- [WHAT TO PRODUCE]:
Output the data verbatim, starting at the line that contains "商店类别StoreType相关分析，包括：" and running through the end of the data, with both ends included.

[Start of section]

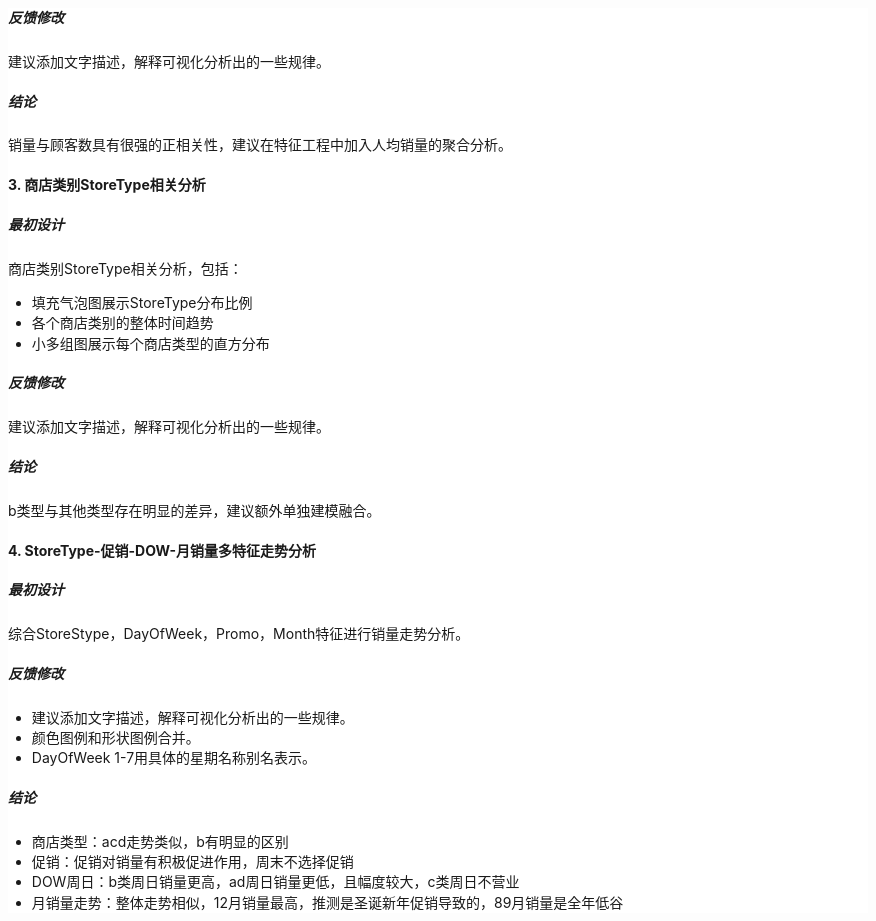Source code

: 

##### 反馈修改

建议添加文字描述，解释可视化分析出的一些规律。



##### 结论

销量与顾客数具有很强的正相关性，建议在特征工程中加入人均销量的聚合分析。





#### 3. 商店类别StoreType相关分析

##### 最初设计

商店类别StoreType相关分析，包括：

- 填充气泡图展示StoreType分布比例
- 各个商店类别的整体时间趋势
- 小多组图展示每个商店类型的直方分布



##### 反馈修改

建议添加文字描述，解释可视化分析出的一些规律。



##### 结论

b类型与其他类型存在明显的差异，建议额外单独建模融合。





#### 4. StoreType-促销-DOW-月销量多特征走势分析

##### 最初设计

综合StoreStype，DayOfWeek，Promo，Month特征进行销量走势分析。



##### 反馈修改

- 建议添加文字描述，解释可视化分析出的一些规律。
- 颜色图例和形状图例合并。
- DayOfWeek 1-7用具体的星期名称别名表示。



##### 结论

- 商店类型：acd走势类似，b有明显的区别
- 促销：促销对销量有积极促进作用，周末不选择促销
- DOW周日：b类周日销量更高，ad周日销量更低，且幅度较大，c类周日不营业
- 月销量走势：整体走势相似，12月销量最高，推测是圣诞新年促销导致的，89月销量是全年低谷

[End of section]

- [SOLUTION TO THE PROBLEM]:
商店类别StoreType相关分析，包括：

- 填充气泡图展示StoreType分布比例
- 各个商店类别的整体时间趋势
- 小多组图展示每个商店类型的直方分布



##### 反馈修改

建议添加文字描述，解释可视化分析出的一些规律。



##### 结论

b类型与其他类型存在明显的差异，建议额外单独建模融合。





#### 4. StoreType-促销-DOW-月销量多特征走势分析

##### 最初设计

综合StoreStype，DayOfWeek，Promo，Month特征进行销量走势分析。



##### 反馈修改

- 建议添加文字描述，解释可视化分析出的一些规律。
- 颜色图例和形状图例合并。
- DayOfWeek 1-7用具体的星期名称别名表示。



##### 结论

- 商店类型：acd走势类似，b有明显的区别
- 促销：促销对销量有积极促进作用，周末不选择促销
- DOW周日：b类周日销量更高，ad周日销量更低，且幅度较大，c类周日不营业
- 月销量走势：整体走势相似，12月销量最高，推测是圣诞新年促销导致的，89月销量是全年低谷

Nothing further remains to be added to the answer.